I have known some very virile men who were bald. Yul Brynner, Joe Garagiola, Michael Jordan, Andre Agassi and my childhood pal Melvin, come to mind.
Melvin started balding around 14 years of age. His beautiful, wispy pompadour was becoming thinner and his scalp was more and more visible. He decided to answer an advertisement on the back page of the Daily Mirror. They guaranteed the restoration of your hair and printed pictures to prove it. Mel returned to Pop's Pool Room weekly in midwinter with his dome beet-red from all the manipulations that were performed on his scalp. Nothing worked! However, just to retrieve some satisfaction from paying all that money, he swiped about two dozen combs from his tormentors. Quite paradoxical.
The old saying, "Get married before you lose all your hair" is no longer valid. Today, guys are shaving their heads at the drop of a hat. Half the National Basketball Association has shaved their crania and wear multi-colored elastic headbands. It appears to be a badge of manliness and strength.
I have always been a doubter of the pseudo-science called phrenology. This doctrine states that intelligence and character analysis can be determined by shape and protuberances of the human skull.
Seeing the various bumps and sutures (lines between head bones) scares me no end.
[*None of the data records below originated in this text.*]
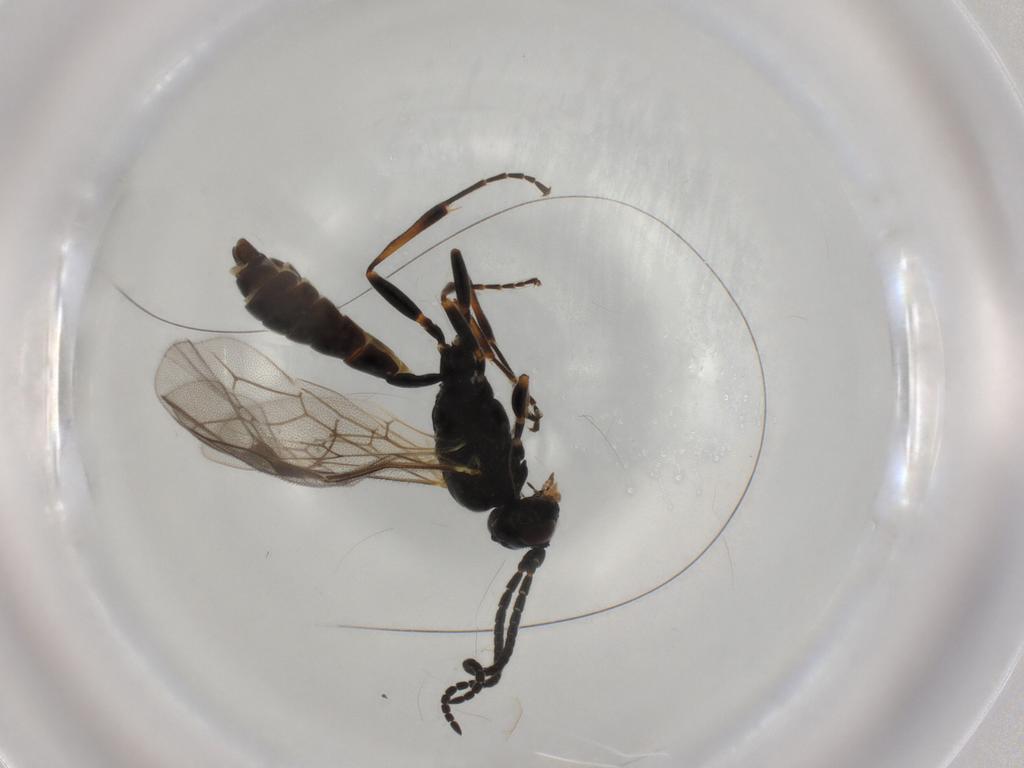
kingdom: Animalia
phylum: Arthropoda
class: Insecta
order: Hymenoptera
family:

I would always wonder while the barber shaved my head, "Will it grow back when I want it to?"
Male vanity is a very serious motivation and it changes from generation to generation like the slick pages in Esquire magazine. Baldness is not an illness and it should not hamper the psyche of young men or even elderly ones.
The Webster's Dictionary says it best, "Hair is the modified epidermal tissue growing from the skin or outer covering of a mammal." Nothing more - nothing less.